[#81]
Re: a500 - najpopularniejsze uzytki
@uicr0Bee,
post #79
Saddam to chyba szybki format format fdd robił. Na hdd chyba nic szczególnego nie robi. Jednak było to tak dawno że pamięć może mnie zawodzić. Ostatni raz widziałem tego dziada w 94 albo w 95 roku. Z LamerXterminatorem nie miałem do czynienia więc się nie wypowiem. Jak skanujecie dyskietki to patrzcie czy nie siedzi tam dziadostwo zwane Ebola/Beola. Rozwala jakieś pliki systemowe i na pewno przestaje działać CD0.
Na Saddama była chyba jakaś piguła która naprawiała dyskietki, bo że QBT albo czymś podobnym można odzyskać dane to wiem.
Co do tematu (żeby offtopu nie było), to pamiętam część użytków które miałem na dwóch dyskietkach. Nie miałem wtedy własnej Amigi tylko C64, ale bardzo często brałem od mojego bardzo dobrego koleżki A500 z 1MB a potem z 2MB. Miałem nawet taki patent na ifach zrobiony że albo ładował tylko FileMastera albo ładował do ramu kilka użytków z których najczęściej korzystałem. To co zapamiętałem:
- FileMaster 2.2,
- PowerPacker,
- jakiś player do modów (taka malutka pchełka co kilka KB zajmowała) - nazwy nie pomnę,
- wyświetlarkę do obrazków (na pewno nie Visage),
- program do szyfrowania dyskietek (taki patent mieliśmy z kumplem z którym wysyłaliśmy sobie dyskietki pocztą żeby zbiory nie wpadły w niepowołane ręce:),
- Protracker,
- DMS z GUI.
- Audiomaster,
- to wszystko można było bootować pod WB z customowymi ikonkami jak się chciało.
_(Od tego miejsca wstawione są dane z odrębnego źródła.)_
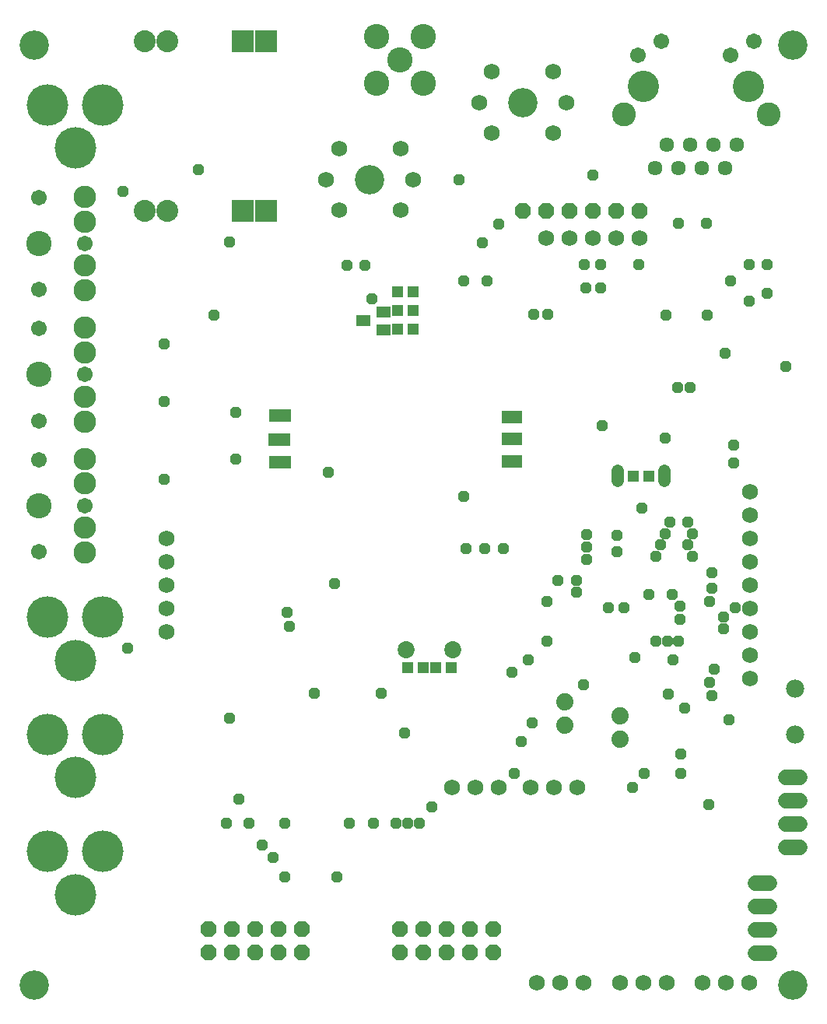
<source format=gbs>
G75*
G70*
%OFA0B0*%
%FSLAX24Y24*%
%IPPOS*%
%LPD*%
%AMOC8*
5,1,8,0,0,1.08239X$1,22.5*
%
%ADD10C,0.1261*%
%ADD11R,0.0513X0.0474*%
%ADD12C,0.0674*%
%ADD13C,0.1025*%
%ADD14C,0.0634*%
%ADD15C,0.1340*%
%ADD16C,0.0520*%
%ADD17R,0.0474X0.0513*%
%ADD18R,0.0631X0.0474*%
%ADD19R,0.0946X0.0552*%
%ADD20R,0.0867X0.0552*%
%ADD21C,0.0940*%
%ADD22R,0.0940X0.0940*%
%ADD23C,0.1080*%
%ADD24C,0.0740*%
%ADD25C,0.0730*%
%ADD26C,0.0680*%
%ADD27C,0.1780*%
%ADD28C,0.0966*%
%ADD29C,0.0671*%
%ADD30OC8,0.0680*%
%ADD31C,0.0680*%
%ADD32C,0.0780*%
%ADD33OC8,0.0476*%
D10*
X002961Y003098D03*
X017331Y037596D03*
X023876Y040894D03*
X035441Y043354D03*
X002961Y043354D03*
X035441Y003098D03*
D11*
X020815Y016681D03*
X020146Y016681D03*
X019634Y016681D03*
X018965Y016681D03*
D12*
X028817Y042913D03*
X029817Y043512D03*
X032797Y042913D03*
X033797Y043512D03*
D13*
X034407Y040382D03*
X028207Y040382D03*
D14*
X030057Y039083D03*
X029557Y038083D03*
X030557Y038083D03*
X031057Y039083D03*
X032057Y039083D03*
X033057Y039083D03*
X032557Y038083D03*
X031557Y038083D03*
D15*
X033557Y041583D03*
X029057Y041583D03*
D16*
X029945Y025120D02*
X029945Y024680D01*
X027945Y024680D02*
X027945Y025120D01*
D17*
X028610Y024900D03*
X029280Y024900D03*
X019191Y031199D03*
X019191Y031986D03*
X018522Y031986D03*
X018522Y031199D03*
X018522Y032774D03*
X019191Y032774D03*
D18*
X017911Y031917D03*
X017911Y031169D03*
X017045Y031543D03*
D19*
X013472Y027484D03*
X013457Y026461D03*
X013472Y025496D03*
D20*
X023413Y025528D03*
X023421Y026488D03*
X023421Y027417D03*
D21*
X008669Y036248D03*
X007685Y036248D03*
X007685Y043531D03*
X008669Y043531D03*
D22*
X011898Y043531D03*
X012882Y043531D03*
X012882Y036248D03*
X011898Y036248D03*
D23*
X017610Y041715D03*
X018610Y042715D03*
X019610Y043715D03*
X019610Y041715D03*
X017610Y043715D03*
X003138Y034850D03*
X003138Y029240D03*
X003138Y023630D03*
D24*
X025697Y015213D03*
X025697Y014213D03*
X028059Y014622D03*
X028059Y013622D03*
D25*
X020890Y017469D03*
X018890Y017469D03*
D26*
X020858Y011563D03*
X021858Y011563D03*
X022858Y011563D03*
X024205Y011563D03*
X025205Y011563D03*
X026205Y011563D03*
X026500Y003197D03*
X025500Y003197D03*
X024500Y003197D03*
X028043Y003197D03*
X029043Y003197D03*
X030043Y003197D03*
X031587Y003197D03*
X032587Y003197D03*
X033587Y003197D03*
X033610Y016224D03*
X033610Y017224D03*
X033610Y018224D03*
X033610Y019224D03*
X033610Y020224D03*
X033610Y021224D03*
X033610Y022224D03*
X033610Y023224D03*
X033610Y024224D03*
X028878Y035087D03*
X027878Y035087D03*
X026878Y035087D03*
X025878Y035087D03*
X024878Y035087D03*
X025195Y039575D03*
X025746Y040894D03*
X025195Y042213D03*
X022557Y042213D03*
X022006Y040894D03*
X022557Y039575D03*
X019201Y037596D03*
X018650Y036278D03*
X018650Y038915D03*
X016012Y038915D03*
X015461Y037596D03*
X016012Y036278D03*
X008626Y022224D03*
X008626Y021224D03*
X008626Y020224D03*
X008626Y019224D03*
X008626Y018224D03*
D27*
X005894Y018846D03*
X004713Y016996D03*
X003531Y018846D03*
X003531Y013827D03*
X004713Y011976D03*
X005894Y013827D03*
X005894Y008807D03*
X004713Y006957D03*
X003531Y008807D03*
X004713Y038945D03*
X005894Y040795D03*
X003531Y040795D03*
D28*
X005106Y036858D03*
X005106Y035795D03*
X005106Y033906D03*
X005106Y032843D03*
X005106Y031248D03*
X005106Y030185D03*
X005106Y028295D03*
X005106Y027232D03*
X005106Y025638D03*
X005106Y024575D03*
X005106Y022685D03*
X005106Y021622D03*
D29*
X003138Y021661D03*
X005106Y023630D03*
X003138Y025598D03*
X003138Y027272D03*
X005106Y029240D03*
X003138Y031209D03*
X003138Y032882D03*
X005106Y034850D03*
X003138Y036819D03*
D30*
X023886Y036268D03*
X024886Y036268D03*
X025886Y036268D03*
X026886Y036268D03*
X027886Y036268D03*
X028886Y036268D03*
X022628Y005500D03*
X022628Y004500D03*
X021628Y004500D03*
X021628Y005500D03*
X020628Y005500D03*
X020628Y004500D03*
X019628Y004500D03*
X019628Y005500D03*
X018628Y005500D03*
X018628Y004500D03*
X014409Y004500D03*
X013409Y004500D03*
X013409Y005500D03*
X014409Y005500D03*
X012409Y005500D03*
X011409Y005500D03*
X011409Y004500D03*
X012409Y004500D03*
X010409Y004500D03*
X010409Y005500D03*
D31*
X033861Y005453D02*
X034461Y005453D01*
X034461Y006453D02*
X033861Y006453D01*
X033861Y007453D02*
X034461Y007453D01*
X035141Y008980D02*
X035741Y008980D01*
X035741Y009980D02*
X035141Y009980D01*
X035141Y010980D02*
X035741Y010980D01*
X035741Y011980D02*
X035141Y011980D01*
X034461Y004453D02*
X033861Y004453D01*
D32*
X035539Y013827D03*
X035539Y015795D03*
D33*
X032734Y014467D03*
X031996Y015500D03*
X031898Y016041D03*
X032094Y016632D03*
X032488Y018354D03*
X032488Y018846D03*
X032980Y019240D03*
X031898Y019535D03*
X031996Y020077D03*
X031996Y020766D03*
X031159Y021455D03*
X030963Y021947D03*
X031159Y022439D03*
X030963Y022931D03*
X030175Y022931D03*
X029978Y022439D03*
X029781Y021947D03*
X029585Y021455D03*
X029289Y019831D03*
X030274Y019831D03*
X030618Y019339D03*
X030618Y018748D03*
X030569Y017813D03*
X030077Y017813D03*
X029585Y017813D03*
X030323Y017026D03*
X030126Y015549D03*
X030815Y014959D03*
X030667Y012990D03*
X030667Y012154D03*
X031848Y010825D03*
X029093Y012154D03*
X028600Y011563D03*
X026484Y015943D03*
X024909Y017813D03*
X024122Y017026D03*
X023433Y016484D03*
X024270Y014319D03*
X023827Y013531D03*
X023531Y012154D03*
X019988Y010726D03*
X019447Y010037D03*
X018955Y010037D03*
X018463Y010037D03*
X017478Y010037D03*
X016445Y010037D03*
X015904Y007724D03*
X013689Y007724D03*
X013197Y008561D03*
X012705Y009102D03*
X012163Y010037D03*
X011720Y011071D03*
X011179Y010037D03*
X013689Y010037D03*
X011327Y014516D03*
X014969Y015598D03*
X013886Y018453D03*
X013787Y019043D03*
X015805Y020274D03*
X017823Y015598D03*
X018807Y013876D03*
X024909Y019535D03*
X025402Y020421D03*
X026189Y020421D03*
X026189Y019929D03*
X026632Y021307D03*
X026632Y021848D03*
X026632Y022390D03*
X027911Y022341D03*
X027911Y021652D03*
X028994Y023522D03*
X029978Y026524D03*
X030520Y028689D03*
X031061Y028689D03*
X032537Y030165D03*
X031799Y031789D03*
X032783Y033266D03*
X033571Y033955D03*
X034358Y033955D03*
X034358Y032724D03*
X033571Y032380D03*
X035146Y029575D03*
X032931Y026228D03*
X032931Y025441D03*
X028207Y019240D03*
X027567Y019240D03*
X028699Y017124D03*
X023039Y021799D03*
X022252Y021799D03*
X021465Y021799D03*
X021366Y024014D03*
X023581Y027409D03*
X027272Y027065D03*
X024959Y031839D03*
X024368Y031839D03*
X022350Y033266D03*
X021366Y033266D03*
X022154Y034890D03*
X022843Y035677D03*
X021169Y037596D03*
X017134Y033906D03*
X016346Y033906D03*
X017429Y032478D03*
X018512Y031199D03*
X015559Y025047D03*
X011573Y025638D03*
X011573Y027606D03*
X008522Y028098D03*
X008522Y030559D03*
X010638Y031789D03*
X011327Y034939D03*
X009998Y038039D03*
X006750Y037104D03*
X008522Y024752D03*
X006947Y017518D03*
X026583Y032970D03*
X027222Y032970D03*
X027222Y033955D03*
X026533Y033955D03*
X028846Y033955D03*
X030028Y031789D03*
X030569Y035726D03*
X031750Y035726D03*
X026878Y037793D03*
M02*

</source>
Coś tam jeszcze na bank było, ale po ponad 20 latach już umykają pewne fakty. Na pewno mam gdzieś jeszcze Seagate medalista 1,2 i 2,1 GB z softem z trochę późniejszych czasów (miałem już wtedy A1200 z 8MB fastu). Nie mam tylko jakiej przelotki IDE-USB żeby to podłączyć do laptopa i pod UAE przejrzeć. Amigę mam niestety w fazie przebudowy (do poprawki mam budę desktop od Compaqa bo wygląda masakrycznie) więc laptop to jedyna droga aby się do tego dobrać. Nadmienię tylko że za moich Amigowych czasów bardziej interesowała mnie scena i toolsy. Amigę traktowałem jako narzędzie do pracy (zwłaszcza A1200) i gier to raczej mało miałem. Na tych twardzielach mogło się zachować sporo dobra. Takich utilsowych dyskietek popakowanych w DMS to miałem dość sporo i to chyba nawet robiłem pliki tekstowe z opisami do każdego z nich. Ciekawe czy te twardziele jeszcze żyją.